I have been reading about some randomized algorithms and I appear to be having an issue reproducing what should be a very simple claim, while the rest of the analysis is clear.
Suppose we are given the keys $k \in \lbrace 1, \cdots, n\rbrace$ and we define the random variables $X_k$ to be the number of times we flip heads without seeing tails, using a fair coin so $P[heads] = \frac{1}{2}$, indexed by the value $k$. Let us then define the random variable $\bar{X} = \max_{k} X_k$.
For some $k$, the probability that $X_k$ is at least as big as some value $m$ corresponds to the probability of flipping heads $m$ times in a row, so clearly $P[X_k \geq m] = \frac{1}{2^m}$. If we turn our attention to finding the probability that $\bar{X} \geq m$ for some $m$, we know this will be true as long as at least one value for $k$ exists such that $X_k \geq m$. Thus, $P[\bar{X} \geq m] = P\left[\bigvee_{i=k}^n (X_k \geq m)\right]$. We can use union bound to show that $P\left[\bigvee_{i=k}^n (X_k \geq m)\right] \leq \sum_{k=1}^n P[X_k \geq m] = \frac{n}{2^m}$. This is cool to know because now we can choose $m = c \log n$ and find that $P[\bar{X} \geq c \log n] \leq \frac{1}{n^{c-1}}$, implying that $\bar{X}$ is bounded by $O(\log n)$ in high probability, given a choice for $c > 1$.
My issue is when I then go to try and find the expectation of $\bar{X}$. I have found a claim that says $(1)$ holds.
\begin{align} \mathbb{E}[\bar{X}] &= \sum_{m=1}^{\infty} P[\bar{X} \geq m] \tag{1} \end{align}
I cannot find a way to go from the standard expectation definition in $(2)$ to obtain the claim $(1)$.
\begin{align} \mathbb{E}[\bar{X}] &= \sum_{m=0}^{\infty} m P[\bar{X} = m] \tag{2} \end{align}
I was thinking about something along the lines of
\begin{align} P[\bar{X} = m] &= P[\bar{X} \geq m \wedge \bar{X} < m+1] \\ &= P[\bar{X} < m+1 | \bar{X} \geq m] P[\bar{X} \geq m] \end{align}
but I cannot resolve what the conditional probability term should be, so I feel this is a bad direction.
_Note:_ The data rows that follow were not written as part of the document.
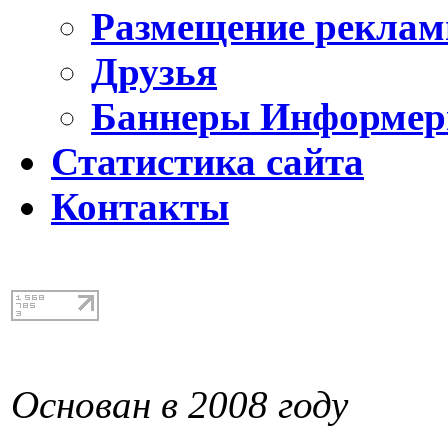
Размещение реклам
Друзья
Баннеры Информе
Статистика сайта
Контакты
Основан в 2008 году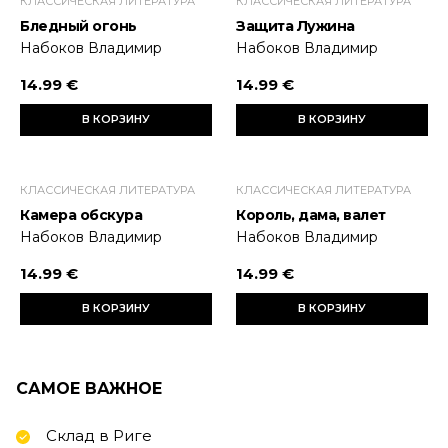
КЛАССИЧЕСКАЯ ЛИТЕРАТУРА
КЛАССИЧЕСКАЯ ЛИТЕРАТУРА
Бледный огонь
Защита Лужина
Набоков Владимир
Набоков Владимир
14.99 €
14.99 €
В КОРЗИНУ
В КОРЗИНУ
КЛАССИЧЕСКАЯ ЛИТЕРАТУРА
КЛАССИЧЕСКАЯ ЛИТЕРАТУРА
Камера обскура
Король, дама, валет
Набоков Владимир
Набоков Владимир
14.99 €
14.99 €
В КОРЗИНУ
В КОРЗИНУ
САМОЕ ВАЖНОЕ
Склад в Риге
Expression $(1)$ seems to imply that the conditional probability is $\frac{1}{m}$ for a given $m$, but I do not see how to get there.
The analysis of the expectation, given $(1)$ is true, leads to the fact that $\mathbb{E}[\bar{X}] \leq \log n + 2$, which is quite interesting in contrast to the high probability bound. Given $(1)$, the analysis makes sense, but I just cannot see how to arrive at $(1)$. Can anyone help? I feel I am missing something obvious.